Vision for sustainable future for Hepburn Shire

November 29th, 2020Vision for sustainable future for Hepburn Shire

Cr Tim Drylie arrives for his photo shoot in an electric car, which he is using to run test drives as part of the Hepburn Wind EV Bulk Buy. He enthusiastically tells me how he’ll plug it in to the power point when he gets home to recharge it. One of two new councillors for Creswick Ward, he has a vision for a sustainable future for the shire.

Cr Drylie grew up in Warrnambool and was involved in the community through the local youth theatre and youth centre. He moved to Melbourne on a music scholarship at University High School. He has a Bachelor of Arts in drama and music, and a Postgraduate degree in cinema studies. He was soon working for the ABC TV drama division as an assistant director and tutoring at university level in cinema studies.
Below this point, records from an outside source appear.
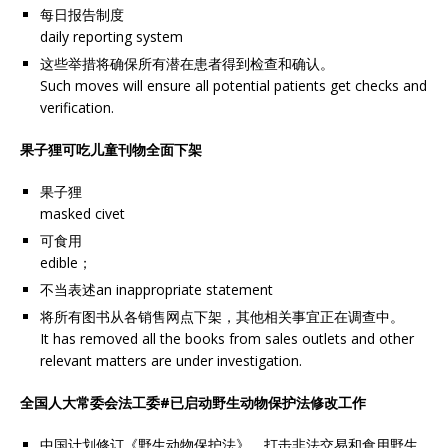
每日报告制度
daily reporting system
这些举措将确保所有潜在患者得到检查和确认。
Such moves will ensure all potential patients get checks and
verification.
果子狸可吃儿童刊物全面下架
果子狸
masked civet
可食用
edible；
不当表述an inappropriate statement
将所有图书从各销售网点下架，其他相关事宜正在调查中。
It has removed all the books from sales outlets and other
relevant matters are under investigation.
全国人大常委会法工委#已启动野生动物保护法修改工作
中国计划修订《野生动物保护法》，打击非法交易和食用野生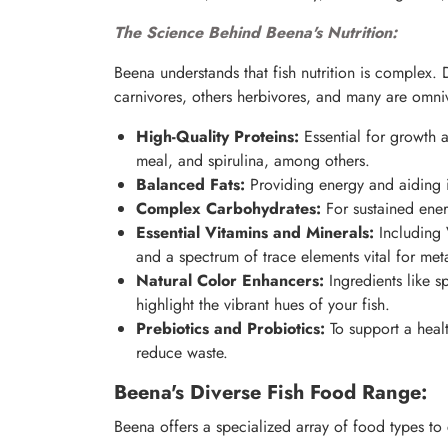
The Science Behind Beena's Nutrition:
Beena understands that fish nutrition is complex. 
carnivores, others herbivores, and many are omni
High-Quality Proteins:
Essential for growth 
meal, and spirulina, among others.
Balanced Fats:
Providing energy and aiding in
Complex Carbohydrates:
For sustained ener
Essential Vitamins and Minerals:
Including 
and a spectrum of trace elements vital for met
Natural Color Enhancers:
Ingredients like s
highlight the vibrant hues of your fish.
Prebiotics and Probiotics:
To support a healt
reduce waste.
Beena's Diverse Fish Food Range:
Beena offers a specialized array of food types to 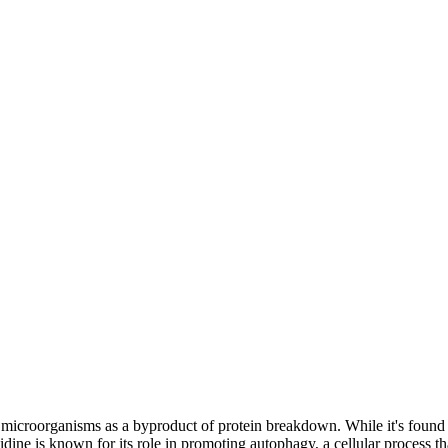
d microorganisms as a byproduct of protein breakdown. While it's found 
ine is known for its role in promoting autophagy, a cellular process tha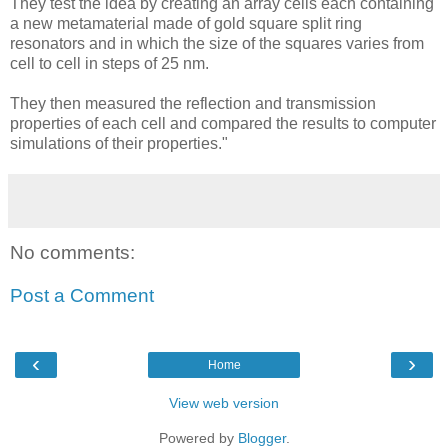
They test the idea by creating an array cells each containing
a new metamaterial made of gold square split ring
resonators and in which the size of the squares varies from
cell to cell in steps of 25 nm.
They then measured the reflection and transmission
properties of each cell and compared the results to computer
simulations of their properties."
No comments:
Post a Comment
‹
›
Home
View web version
Powered by
Blogger
.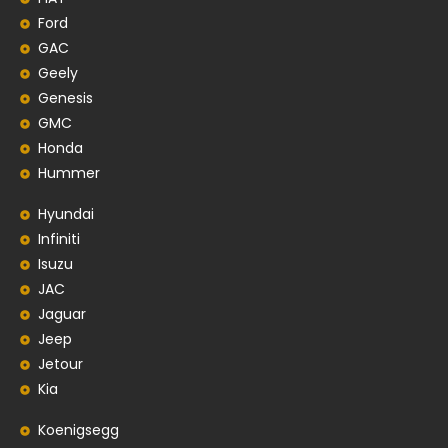
Ford
GAC
Geely
Genesis
GMC
Honda
Hummer
Hyundai
Infiniti
Isuzu
JAC
Jaguar
Jeep
Jetour
Kia
Koenigsegg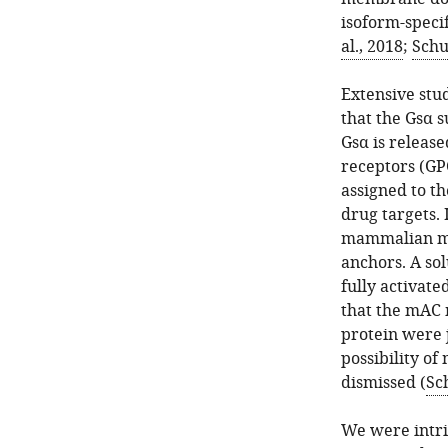
isoform-specif
al., 2018
;
Schu
Extensive stu
that the Gsα s
Gsα is release
receptors (GPC
assigned to t
drug targets.
mammalian mA
anchors. A so
fully activate
that the mAC
protein were j
possibility of
dismissed (
Sch
We were intri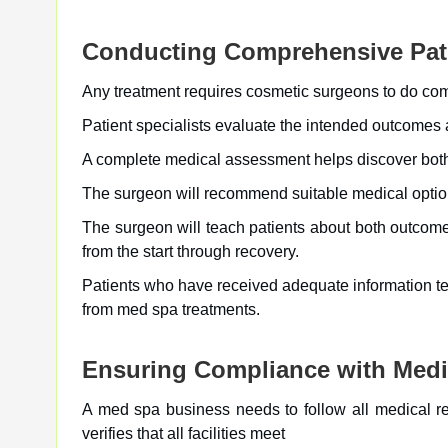
Conducting Comprehensive Pati
Any treatment requires cosmetic surgeons to do comp
Patient specialists evaluate the intended outcomes a
A complete medical assessment helps discover both 
The surgeon will recommend suitable medical options 
The surgeon will teach patients about both outcom
from the start through recovery.
Patients who have received adequate information te
from med spa treatments.
Ensuring Compliance with Medi
A med spa business needs to follow all medical re
verifies that all facilities meet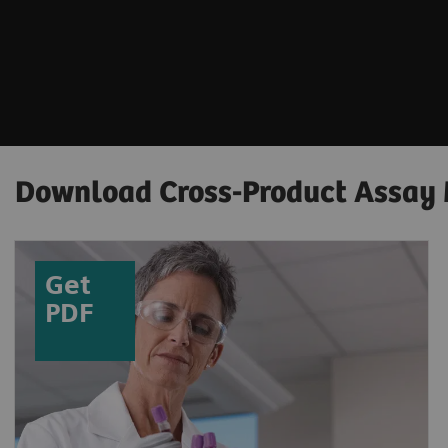
Download Cross-Product Assay
Get
PDF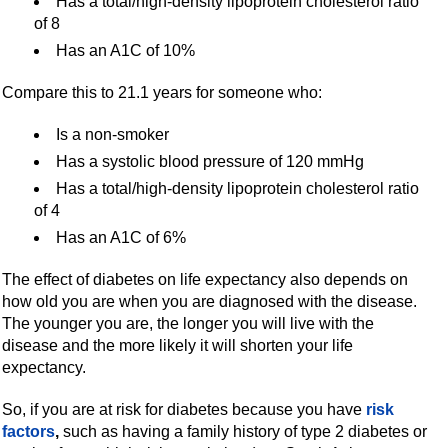
Has a total/high-density lipoprotein cholesterol ratio
of 8
Has an A1C of 10%
Compare this to 21.1 years for someone who:
Is a non-smoker
Has a systolic blood pressure of 120 mmHg
Has a total/high-density lipoprotein cholesterol ratio
of 4
Has an A1C of 6%
The effect of diabetes on life expectancy also depends on
how old you are when you are diagnosed with the disease.
The younger you are, the longer you will live with the
disease and the more likely it will shorten your life
expectancy.
So, if you are at risk for diabetes because you have
risk
factors
,
such as having a family history of type 2 diabetes or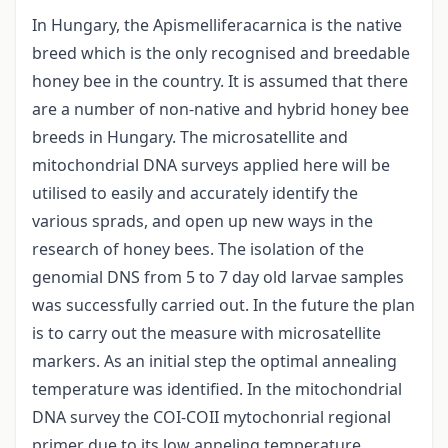
In Hungary, the Apismelliferacarnica is the native
breed which is the only recognised and breedable
honey bee in the country. It is assumed that there
are a number of non-native and hybrid honey bee
breeds in Hungary. The microsatellite and
mitochondrial DNA surveys applied here will be
utilised to easily and accurately identify the
various sprads, and open up new ways in the
research of honey bees. The isolation of the
genomial DNS from 5 to 7 day old larvae samples
was successfully carried out. In the future the plan
is to carry out the measure with microsatellite
markers. As an initial step the optimal annealing
temperature was identified. In the mitochondrial
DNA survey the COI-COII mytochonrial regional
primer due to its low anneling temperature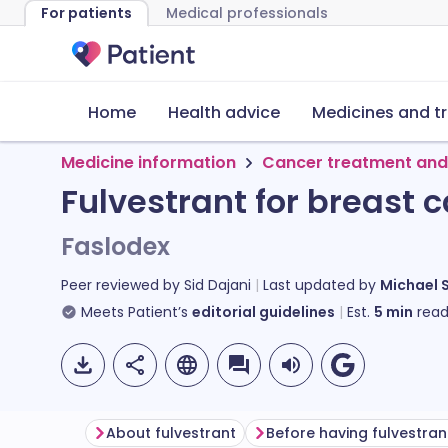
For patients
Medical professionals
Home
Health advice
Medicines and t
Medicine information
Cancer treatment and
Fulvestrant for breast 
Faslodex
Peer reviewed by
Sid Dajani
Last updated by
Michael 
Meets Patient’s
editorial guidelines
Est.
5
min
read
About fulvestrant
Before having fulvestran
He moved back to the country to raise his three children in Creswick, where he’s lived for nearly 10 years. Tim runs a second-hand vintage furniture shop in Albert Street with his partner, Holly.
“I wanted to become a councillor to extend my community involvement. I understand firsthand the importance of community connection and participation, and I wanted to be a part of that at another level. I’ve been involved with the Transition Creswick sustainability group, Creswick Neighbourhood Centre as coordinator of the successful Creswick Market, and as the vice president of Creswick Theatre Company.”
Cr Drylie is also on the Hepburn Z-NET roundtable committee where he is a home-energy efficiency assessor. Z-NET is a collaborative partnership bringing together community groups, organisations, experts and council to achieve a goal in Hepburn Shire of zero net energy by 2025 and zero net emissions by 2030.
“I’d like to look at different models and tools for community engagement and to better defend our local social, environmental and economic interests. To promote and extend sustainable practices and lifestyles to meet our 2030 emission targets in the shire is important to me. It’s about looking out for the diversity of life on our planet, and for the future wellbeing of our children.
“Another priority for me is helping create a more resilient, and abundant community as we come out of the pandemic by supporting and involving local groups such as small business owners, our artists, makers and local food producers.
“Youth mental health is also something we will need to address and encourage. Supporting meaningful youth mental health programs is vital now that we’re coming out of COVID-19. I’d like to see more affordable housing so that vulnerable people can continue to buy and rent within our shire. Local people need to be able to be supported to live, work and be part of their own town.
“Other important issues for me are looking at ways we can minimise our waste through community-led resource recovery initiatives, looking after our food producers and listening and responding proactively to the concerns of constituents.
“The community have spoken loudly for a real change at this election. I aligned with the charter of Community Voice, a group of people who’ve come together because of dissatisfaction with aspects of the previous council. They also see the great potential of our shire to be a lighthouse community for leadership on issues such as sustainability, community cohesion, social justice, and innovations in democratic participation. We can be a beacon for other communities to look up to. My vision for the shire is to celebrate sustainable living and embrace the power of community.”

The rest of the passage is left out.